Wednesday, February 20, 2013

Darling Don't Be Afraid I Have Loved You


Happy Birthday sweet spicy little bear.  You're 11 today.  It's crazy how the seasons have come and gone.  I woke up this morning with this song in my head:

Heartbeats fast
Colors and promises
How to be brave
How can I love when I'm afraid to fall
But watching you stand alone
All of my doubt suddenly goes away somehow
One step closer

I have died everyday waiting for you
Darling don't be afraid I have loved you
For a thousand years
I love you for a thousand more

Time stands still
Beauty in all she is
I will be brave
I will not let anything take away
What's standing in front of me
Every breath
Every hour has come to this
One step closer

I have died everyday waiting for you
Darling don't be afraid I have loved you
For a thousand years
I love you for a thousand more

And all along I believed I would find you

Time has brought your heart to me
I have loved you for a thousand years
I love you for a thousand more

One step closer
One step closer

I have died everyday waiting for you
Darling don't be afraid I have loved you
For a thousand years
I love you for a thousand more

And all along I believed I would find you
Time has brought your heart to me
I have loved you for a thousand years
I love you for a thousand more





I never really understood that song.  I mean, I guess if you believe in reincarnation then it makes perfect sense.  Because when I was a bat before being me I guess I was, in essence, waiting for you.  And when I was a rat before I was the bat, then I guess I was waiting for you then too. 


But when I woke up this morning singing it- that I've loved you for a thousand years- it sort of made sense to me.  My love for you feels old; it's like I've been loving you for more than 11 years.  That you were mine before I was even me.  Okay, now I'm starting to get weird.




In all seriousness I think "time has brought your heart to me" and we've been so lucky to have you make our white walls brighter, our socks a little funkier, our cookies a little better, our parenting books a little more thorough, our hearts a little wider.   

And when I'm done here and turn into a bee, a snake, a bear, or a fat cat just know that I will love you for a thousand more.  

Thursday, February 7, 2013

A Little Porn For You...You're Welcome


I haven't forgotten about you.  We're too busy up here dropping trees on four-wheelers and being all snarky and stuff.  In other news Claire got clocked (finally) by one of her brothers and so we've reached for a NEW parenting book to see what sort of bag of tricks we can now fling over our shoulders.  I'll tell ya how that works out for us. 

But something has happened as of late that has gotten me to thinking about my life.  I mean when you were a little kid and you pictured yourself as a forty year old what did you imagine?  Seriously, did you think you would have the life you have right now?  Like, did you really think you'd have 8 dogs, a donkey and a miniature pony?  Or did you think you'd have the option to own two houses on Lake Champlain?  Or did you imagine that you'd be driving around in a mini-van?  I think I've covered my three readers here.  But seriously, I never in my wildest dreams ever imagined that I'd be welcome in a group of friends that has pushed every single limit I've ever imagined myself having.

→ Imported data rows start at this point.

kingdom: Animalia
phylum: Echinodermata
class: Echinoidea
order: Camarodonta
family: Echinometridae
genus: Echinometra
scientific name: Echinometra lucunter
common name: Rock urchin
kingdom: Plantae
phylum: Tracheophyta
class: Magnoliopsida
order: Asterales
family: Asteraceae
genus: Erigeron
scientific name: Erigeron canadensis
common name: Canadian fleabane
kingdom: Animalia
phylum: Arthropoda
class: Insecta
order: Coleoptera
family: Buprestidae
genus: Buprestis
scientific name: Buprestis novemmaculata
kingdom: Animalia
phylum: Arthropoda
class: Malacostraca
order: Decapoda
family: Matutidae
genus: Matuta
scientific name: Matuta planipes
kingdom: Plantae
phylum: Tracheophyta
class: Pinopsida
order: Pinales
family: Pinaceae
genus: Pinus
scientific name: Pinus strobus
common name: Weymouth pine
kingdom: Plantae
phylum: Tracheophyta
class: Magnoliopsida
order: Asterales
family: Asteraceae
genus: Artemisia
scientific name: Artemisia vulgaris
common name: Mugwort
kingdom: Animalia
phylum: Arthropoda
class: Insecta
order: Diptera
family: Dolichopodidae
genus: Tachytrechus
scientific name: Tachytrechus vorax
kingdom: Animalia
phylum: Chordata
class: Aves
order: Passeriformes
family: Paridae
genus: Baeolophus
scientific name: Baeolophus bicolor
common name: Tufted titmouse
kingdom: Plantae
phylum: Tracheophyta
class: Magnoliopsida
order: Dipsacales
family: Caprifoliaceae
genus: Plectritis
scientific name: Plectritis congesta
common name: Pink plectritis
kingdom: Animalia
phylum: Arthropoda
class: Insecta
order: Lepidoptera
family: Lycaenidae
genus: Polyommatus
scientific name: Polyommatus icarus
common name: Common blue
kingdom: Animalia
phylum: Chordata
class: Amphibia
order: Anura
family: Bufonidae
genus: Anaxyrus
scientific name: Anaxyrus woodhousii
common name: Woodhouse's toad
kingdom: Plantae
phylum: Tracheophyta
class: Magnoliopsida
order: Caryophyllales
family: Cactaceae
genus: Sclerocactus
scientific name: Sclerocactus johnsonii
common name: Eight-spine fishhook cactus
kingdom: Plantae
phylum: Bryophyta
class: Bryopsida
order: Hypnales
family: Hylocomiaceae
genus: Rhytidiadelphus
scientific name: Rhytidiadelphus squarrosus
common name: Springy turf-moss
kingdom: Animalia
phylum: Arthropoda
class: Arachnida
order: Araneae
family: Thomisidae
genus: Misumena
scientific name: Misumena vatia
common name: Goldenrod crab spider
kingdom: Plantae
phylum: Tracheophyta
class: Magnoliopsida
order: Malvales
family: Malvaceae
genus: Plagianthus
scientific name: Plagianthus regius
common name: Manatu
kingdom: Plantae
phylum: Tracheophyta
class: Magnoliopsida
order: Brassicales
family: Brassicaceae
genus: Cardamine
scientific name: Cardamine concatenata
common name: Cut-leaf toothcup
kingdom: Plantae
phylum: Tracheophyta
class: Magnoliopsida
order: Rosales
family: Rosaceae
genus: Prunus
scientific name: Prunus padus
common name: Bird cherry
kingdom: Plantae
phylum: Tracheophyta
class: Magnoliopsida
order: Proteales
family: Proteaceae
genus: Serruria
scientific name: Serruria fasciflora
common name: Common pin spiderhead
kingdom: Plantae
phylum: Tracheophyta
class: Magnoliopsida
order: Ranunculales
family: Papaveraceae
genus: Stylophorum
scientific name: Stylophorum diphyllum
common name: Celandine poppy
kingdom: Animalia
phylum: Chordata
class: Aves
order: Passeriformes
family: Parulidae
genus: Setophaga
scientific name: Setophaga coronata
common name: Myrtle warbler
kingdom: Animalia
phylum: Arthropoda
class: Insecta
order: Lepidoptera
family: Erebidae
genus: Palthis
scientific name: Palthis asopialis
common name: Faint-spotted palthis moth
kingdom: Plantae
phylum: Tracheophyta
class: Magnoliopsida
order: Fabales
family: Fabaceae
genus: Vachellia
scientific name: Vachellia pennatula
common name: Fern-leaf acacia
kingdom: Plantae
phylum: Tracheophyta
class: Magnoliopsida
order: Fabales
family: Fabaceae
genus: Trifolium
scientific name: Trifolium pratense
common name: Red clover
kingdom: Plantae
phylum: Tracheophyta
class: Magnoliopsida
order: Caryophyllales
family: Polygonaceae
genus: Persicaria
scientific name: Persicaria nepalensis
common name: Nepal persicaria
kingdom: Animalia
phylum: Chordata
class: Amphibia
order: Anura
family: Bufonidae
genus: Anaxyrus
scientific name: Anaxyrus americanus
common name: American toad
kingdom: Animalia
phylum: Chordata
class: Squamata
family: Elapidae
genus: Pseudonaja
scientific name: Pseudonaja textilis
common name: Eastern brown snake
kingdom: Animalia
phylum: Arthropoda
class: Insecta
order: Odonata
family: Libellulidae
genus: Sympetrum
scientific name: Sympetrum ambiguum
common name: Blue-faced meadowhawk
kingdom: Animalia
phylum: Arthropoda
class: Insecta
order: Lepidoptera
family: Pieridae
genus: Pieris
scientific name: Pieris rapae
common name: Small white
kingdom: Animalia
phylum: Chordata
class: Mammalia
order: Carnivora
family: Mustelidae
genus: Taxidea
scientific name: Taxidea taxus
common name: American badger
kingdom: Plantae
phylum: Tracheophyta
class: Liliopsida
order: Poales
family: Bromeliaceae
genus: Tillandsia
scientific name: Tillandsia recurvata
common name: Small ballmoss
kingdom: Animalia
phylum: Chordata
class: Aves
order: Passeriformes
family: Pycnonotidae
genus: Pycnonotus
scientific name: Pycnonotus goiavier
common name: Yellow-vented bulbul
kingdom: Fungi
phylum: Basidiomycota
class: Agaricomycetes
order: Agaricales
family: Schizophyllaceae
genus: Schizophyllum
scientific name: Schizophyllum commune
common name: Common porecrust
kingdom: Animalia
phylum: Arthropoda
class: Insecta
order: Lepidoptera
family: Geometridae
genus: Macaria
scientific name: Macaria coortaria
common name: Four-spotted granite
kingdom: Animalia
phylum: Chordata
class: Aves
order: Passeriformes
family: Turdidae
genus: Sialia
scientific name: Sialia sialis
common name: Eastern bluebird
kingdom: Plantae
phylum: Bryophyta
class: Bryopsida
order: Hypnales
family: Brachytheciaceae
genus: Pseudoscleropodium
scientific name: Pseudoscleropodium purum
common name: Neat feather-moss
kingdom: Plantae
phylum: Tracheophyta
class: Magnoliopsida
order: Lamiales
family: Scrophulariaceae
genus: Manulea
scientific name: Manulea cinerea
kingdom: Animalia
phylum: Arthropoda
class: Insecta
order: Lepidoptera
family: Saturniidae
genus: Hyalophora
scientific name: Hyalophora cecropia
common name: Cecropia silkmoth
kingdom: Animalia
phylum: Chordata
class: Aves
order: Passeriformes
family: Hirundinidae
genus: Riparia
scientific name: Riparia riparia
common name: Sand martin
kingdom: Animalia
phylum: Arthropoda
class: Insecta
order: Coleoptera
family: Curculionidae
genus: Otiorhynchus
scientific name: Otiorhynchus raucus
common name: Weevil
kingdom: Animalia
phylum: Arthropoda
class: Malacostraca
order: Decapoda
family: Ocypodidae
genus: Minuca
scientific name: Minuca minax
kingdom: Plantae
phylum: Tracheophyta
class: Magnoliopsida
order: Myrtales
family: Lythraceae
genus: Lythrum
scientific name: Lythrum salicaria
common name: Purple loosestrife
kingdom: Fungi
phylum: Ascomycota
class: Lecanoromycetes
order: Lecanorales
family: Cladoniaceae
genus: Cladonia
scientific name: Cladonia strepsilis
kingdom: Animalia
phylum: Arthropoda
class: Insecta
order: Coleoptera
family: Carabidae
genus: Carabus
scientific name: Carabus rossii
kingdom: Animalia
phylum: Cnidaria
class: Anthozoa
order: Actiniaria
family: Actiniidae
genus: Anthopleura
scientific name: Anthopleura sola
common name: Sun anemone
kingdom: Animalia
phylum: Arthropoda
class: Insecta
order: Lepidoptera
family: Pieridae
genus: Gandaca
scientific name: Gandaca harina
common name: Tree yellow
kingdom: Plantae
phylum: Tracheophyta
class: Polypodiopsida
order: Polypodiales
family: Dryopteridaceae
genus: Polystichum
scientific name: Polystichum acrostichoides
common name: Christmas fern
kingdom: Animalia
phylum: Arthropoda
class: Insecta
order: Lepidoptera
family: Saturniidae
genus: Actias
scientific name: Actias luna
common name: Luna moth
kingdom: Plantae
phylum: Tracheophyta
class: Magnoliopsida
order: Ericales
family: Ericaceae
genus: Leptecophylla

A couple of weekends ago we had ourselves a No Pants Party.

 

I can't tell you the number of men who when I told them about it said, "What?  No boys allowed?  Seriously?"  Hells yes, seriously.  How could we ever don wigs and underwear and shoot jello shots till we puke with our better halves around?




 I don't really know what happens to us but there is this unbridled comfort level that lets us pull out all the stops and let down our hair, or wear a wig, or take it off, or dance like we have the ability, or....LOVE OURSELVES COMPLETELY.
 


I was surprised to have snagged Paul Bunyan (who deserves someone like that really?).  And I was surprised to have had a healthy creative beautiful daughter.  And I was definitely surprised to have birthed two boys with the exact same genetic make-up.



But what I think has surprised me the most about my life is that I'm a member of this secret club of women who support each other, lift each other up, laugh, cry and tell each other we're beautiful, smart, strong, capable, and able.







I've never had this in all of my life.





And sometimes it takes looking in from the outside before you realize how lucky you really are.